Stanford business school professors David F. Larcker and Brian Tayan have posted to SSRN.com Riskmetrics: The Uninvited Guest at the Equity Table:
In recent years, RiskMetrics Governance Services (RMG) has played an influential role in the proxy voting process. According to some estimates, a recommendation by RMG can sway a proxy vote by 15 to 20 percent. Several companies are highly critical of RMG and the methodology it uses to inform its recommendations - particularly as they relate to equity-based compensation plans. RMG believes that its methodology is both rigorous and objective. We take a closer look and highlight some key issues and reasons for concern.
The brief case study provides further detail on RiskMetrics growing power:
Over time, RMG increasingly has assumed a central position in the proxy voting process. It counts over 1,700 institutional investors as clients, managing an estimated $25 trillion in equity securities.3 Its opinions are cited in the media. According to some estimates, a recommendation by RMG can sway a proxy vote by 15 to 20 percent.4 ...

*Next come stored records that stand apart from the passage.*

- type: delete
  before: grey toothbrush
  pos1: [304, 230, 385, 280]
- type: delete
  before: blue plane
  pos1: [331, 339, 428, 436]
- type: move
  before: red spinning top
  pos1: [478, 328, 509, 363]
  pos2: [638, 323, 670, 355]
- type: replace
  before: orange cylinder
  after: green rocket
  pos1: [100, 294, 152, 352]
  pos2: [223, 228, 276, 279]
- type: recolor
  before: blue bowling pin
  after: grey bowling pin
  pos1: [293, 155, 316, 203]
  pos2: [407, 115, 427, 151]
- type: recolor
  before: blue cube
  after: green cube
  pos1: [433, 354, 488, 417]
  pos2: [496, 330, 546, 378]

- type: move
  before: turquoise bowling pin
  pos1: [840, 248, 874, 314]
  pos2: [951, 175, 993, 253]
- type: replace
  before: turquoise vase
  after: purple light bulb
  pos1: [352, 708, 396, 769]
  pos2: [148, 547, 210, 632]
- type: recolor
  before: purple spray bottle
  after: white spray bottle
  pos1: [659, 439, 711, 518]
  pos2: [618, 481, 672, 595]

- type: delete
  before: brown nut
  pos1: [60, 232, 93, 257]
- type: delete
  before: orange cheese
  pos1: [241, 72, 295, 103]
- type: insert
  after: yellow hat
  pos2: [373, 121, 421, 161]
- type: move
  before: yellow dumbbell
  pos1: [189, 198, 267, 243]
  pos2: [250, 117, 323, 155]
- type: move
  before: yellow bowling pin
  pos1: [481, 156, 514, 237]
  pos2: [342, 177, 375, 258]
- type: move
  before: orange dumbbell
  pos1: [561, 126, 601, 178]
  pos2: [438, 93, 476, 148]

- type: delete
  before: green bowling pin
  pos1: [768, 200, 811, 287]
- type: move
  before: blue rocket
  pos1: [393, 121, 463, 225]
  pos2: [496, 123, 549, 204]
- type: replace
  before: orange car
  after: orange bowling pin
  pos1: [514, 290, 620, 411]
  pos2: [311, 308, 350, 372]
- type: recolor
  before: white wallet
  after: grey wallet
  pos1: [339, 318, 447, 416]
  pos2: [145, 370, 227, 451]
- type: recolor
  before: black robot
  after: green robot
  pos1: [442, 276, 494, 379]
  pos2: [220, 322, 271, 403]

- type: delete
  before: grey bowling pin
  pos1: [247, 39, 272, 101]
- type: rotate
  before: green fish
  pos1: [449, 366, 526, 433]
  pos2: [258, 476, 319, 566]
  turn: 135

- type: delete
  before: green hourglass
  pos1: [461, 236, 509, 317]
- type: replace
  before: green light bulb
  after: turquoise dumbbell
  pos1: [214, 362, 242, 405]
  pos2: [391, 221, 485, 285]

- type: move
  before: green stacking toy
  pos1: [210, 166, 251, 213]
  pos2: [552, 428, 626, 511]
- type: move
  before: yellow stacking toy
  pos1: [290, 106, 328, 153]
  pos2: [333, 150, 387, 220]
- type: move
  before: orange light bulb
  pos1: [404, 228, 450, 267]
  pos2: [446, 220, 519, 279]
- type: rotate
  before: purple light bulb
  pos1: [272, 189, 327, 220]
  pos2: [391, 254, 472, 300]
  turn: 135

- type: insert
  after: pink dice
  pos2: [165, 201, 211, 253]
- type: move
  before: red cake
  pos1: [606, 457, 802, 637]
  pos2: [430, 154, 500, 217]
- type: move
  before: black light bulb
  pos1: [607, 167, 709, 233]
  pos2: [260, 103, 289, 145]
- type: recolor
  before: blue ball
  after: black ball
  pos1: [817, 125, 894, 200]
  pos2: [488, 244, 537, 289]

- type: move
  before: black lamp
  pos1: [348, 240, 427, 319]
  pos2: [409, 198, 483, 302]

Several companies are highly critical of the proxy advisory firm’s influence. For example Tesco, the British retail chain, wrote a letter to regulators expressing “concern about unengaged fund managers increasingly delegating voting decisions.”7 Others question RMG’s methodology. The chairman of Kingsgate Consolidated called the firm’s analysis of his company’s compensation plan “particularly flawed” and indicative of a “tick-a-box mentality.”8
The conflicts of interest at proxy advisory services like RiskMetrics are at least as severe as those at the now infamous bond rating agencies. As the SEC continues to explore proxy plumbing, the power of RiskMetrics needs to be on the agenda.